### SOURCE INFORMATION ###
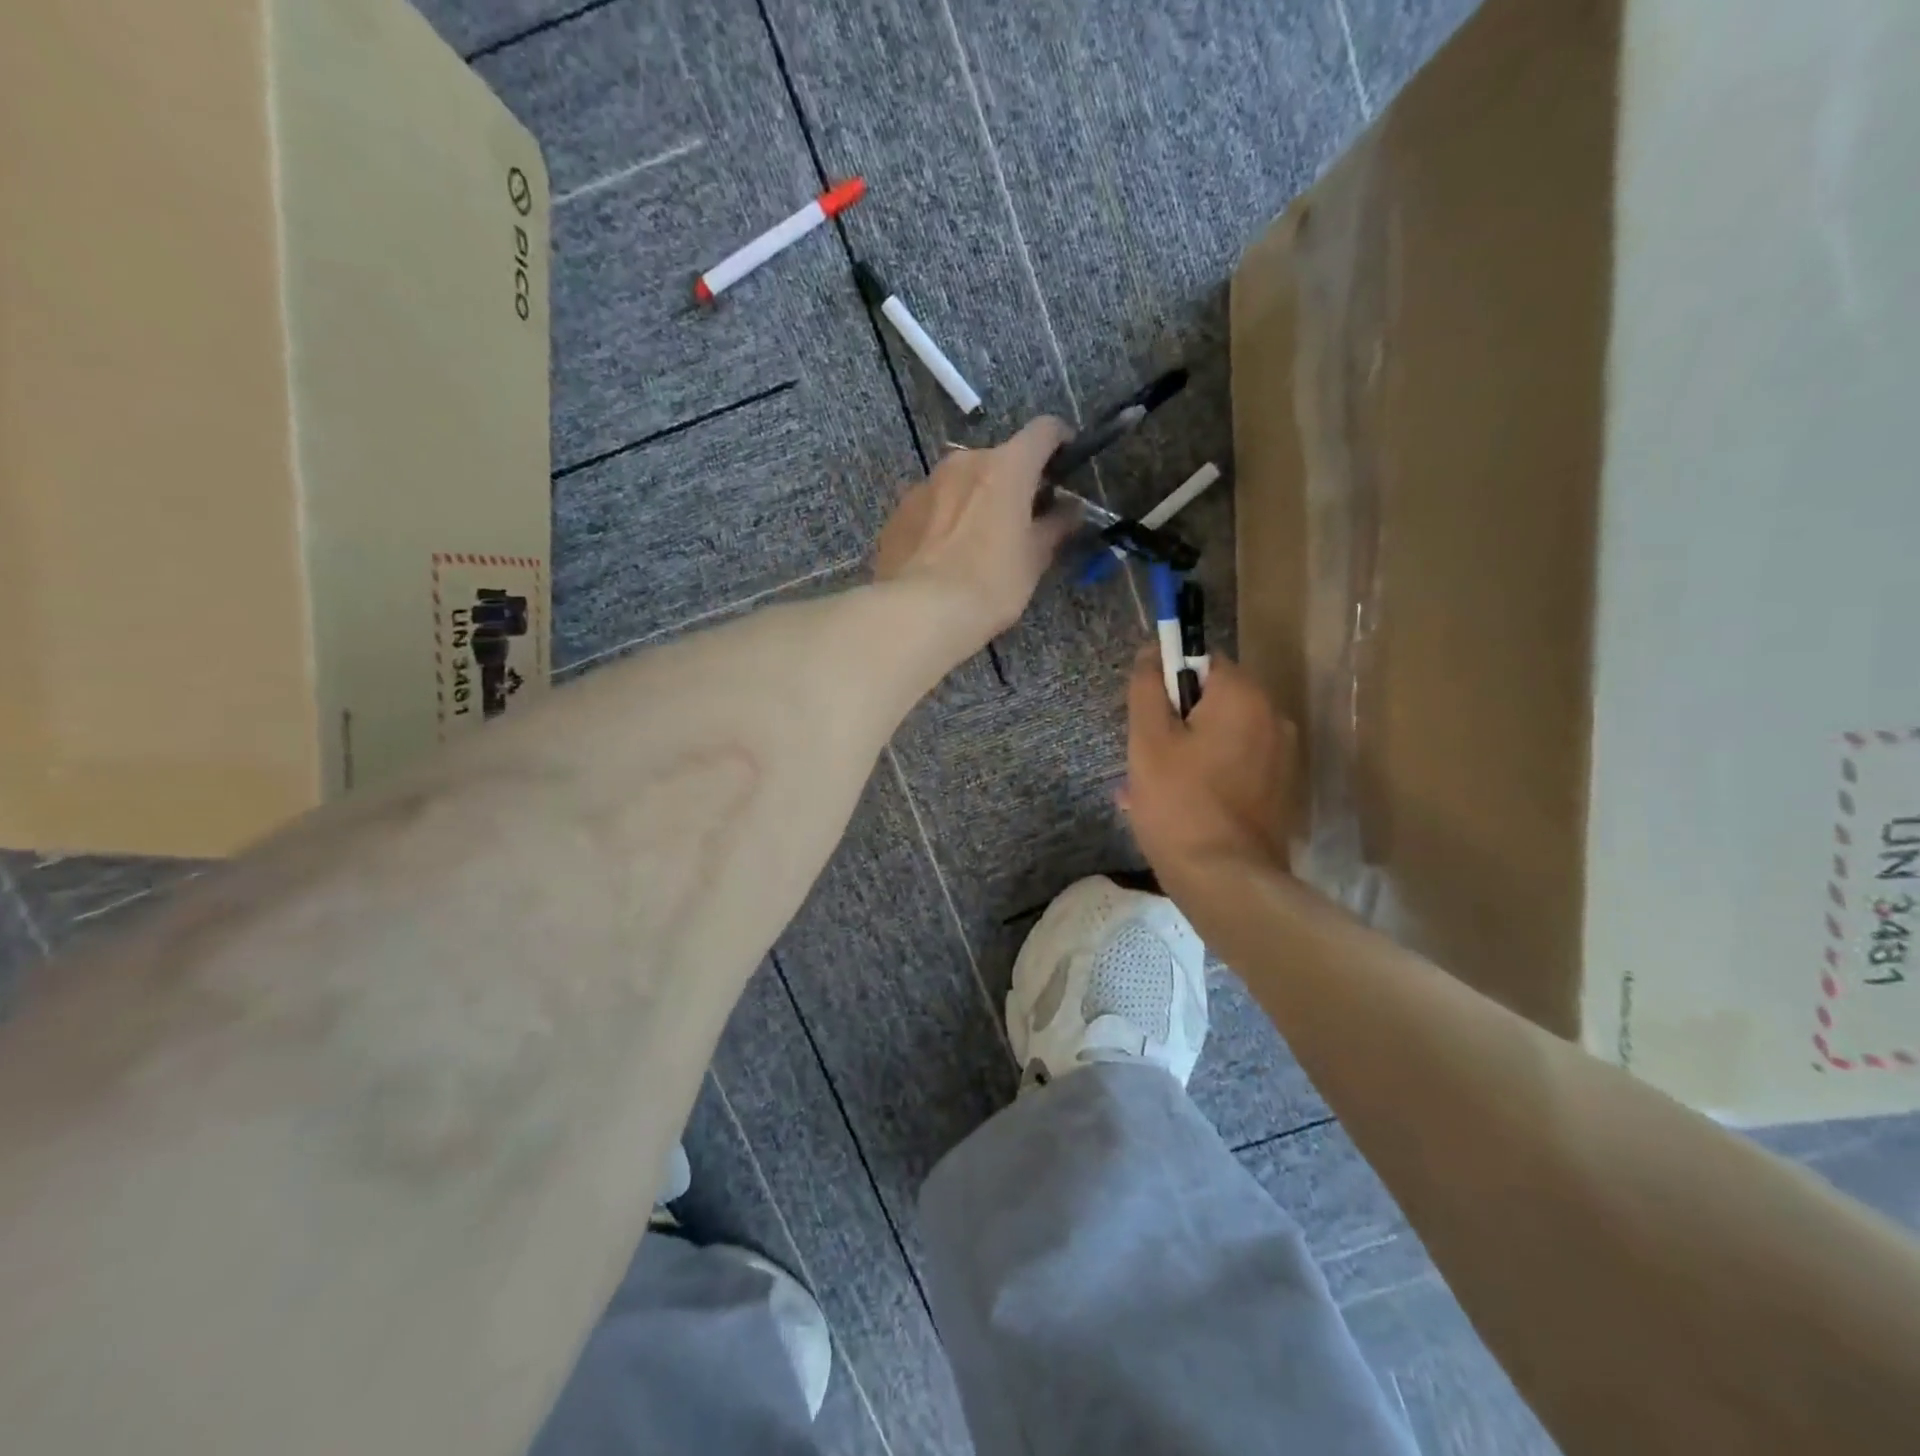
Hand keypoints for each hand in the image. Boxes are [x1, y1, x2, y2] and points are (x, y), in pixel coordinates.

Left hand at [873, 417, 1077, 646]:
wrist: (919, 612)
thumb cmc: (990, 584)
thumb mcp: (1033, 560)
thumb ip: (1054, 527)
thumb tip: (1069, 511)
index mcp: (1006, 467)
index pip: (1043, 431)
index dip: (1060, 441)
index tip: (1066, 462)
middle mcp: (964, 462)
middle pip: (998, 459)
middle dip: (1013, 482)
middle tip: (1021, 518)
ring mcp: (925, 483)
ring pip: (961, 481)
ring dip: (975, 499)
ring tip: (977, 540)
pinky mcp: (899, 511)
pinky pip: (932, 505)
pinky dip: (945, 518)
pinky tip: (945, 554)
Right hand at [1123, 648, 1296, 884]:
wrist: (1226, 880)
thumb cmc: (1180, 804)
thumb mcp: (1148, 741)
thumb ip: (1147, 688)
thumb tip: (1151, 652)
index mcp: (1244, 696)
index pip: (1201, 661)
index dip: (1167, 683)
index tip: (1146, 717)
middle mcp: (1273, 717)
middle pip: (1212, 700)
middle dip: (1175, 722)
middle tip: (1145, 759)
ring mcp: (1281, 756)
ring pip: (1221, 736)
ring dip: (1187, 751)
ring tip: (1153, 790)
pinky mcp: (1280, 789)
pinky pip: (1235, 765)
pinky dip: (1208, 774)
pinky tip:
###
## [EXERCISE]
Apart from the pictures, all of the data must be duplicated exactly as shown above.

## [ANSWER TO THIS EXERCISE]
Hand keypoints for each hand in the image. Boxes are [x1, y1, x2, y2] and points are (x, y), in pixel coordinates.

Left hand at [873, 417, 1077, 646]:
wrist: (919, 612)
thumb cmc: (990, 584)
thumb mcp: (1033, 560)
thumb ip: (1054, 527)
thumb tip: (1069, 511)
index mcp: (1006, 467)
index pip: (1043, 431)
index dip: (1060, 441)
index tip: (1066, 462)
middle mcp: (964, 462)
middle pip: (998, 459)
middle dip: (1013, 482)
middle tip: (1021, 518)
ring mcp: (925, 483)
ring pip: (961, 481)
ring dip: (975, 499)
ring tip: (977, 540)
pinky mcp: (899, 511)
pinky pip: (932, 505)
pinky dip: (945, 518)
pinky tip: (945, 554)
Right hand at [1123, 648, 1296, 884]:
wrist: (1226, 880)
thumb cmc: (1180, 804)
thumb mcp: (1148, 741)
thumb ip: (1147, 688)
thumb tip: (1151, 652)
index mcp: (1244, 696)
index pip: (1201, 661)
index dip: (1167, 683)
index tip: (1146, 717)
middle mcp: (1273, 717)
middle pip: (1212, 700)
middle dip: (1175, 722)
middle tip: (1145, 759)
ring mcp: (1281, 756)
ring pip: (1221, 736)
ring dip: (1187, 751)
ring tip: (1153, 790)
pinky mcp: (1280, 789)
pinky pip: (1235, 765)
pinky dip: (1208, 774)
pinky tip:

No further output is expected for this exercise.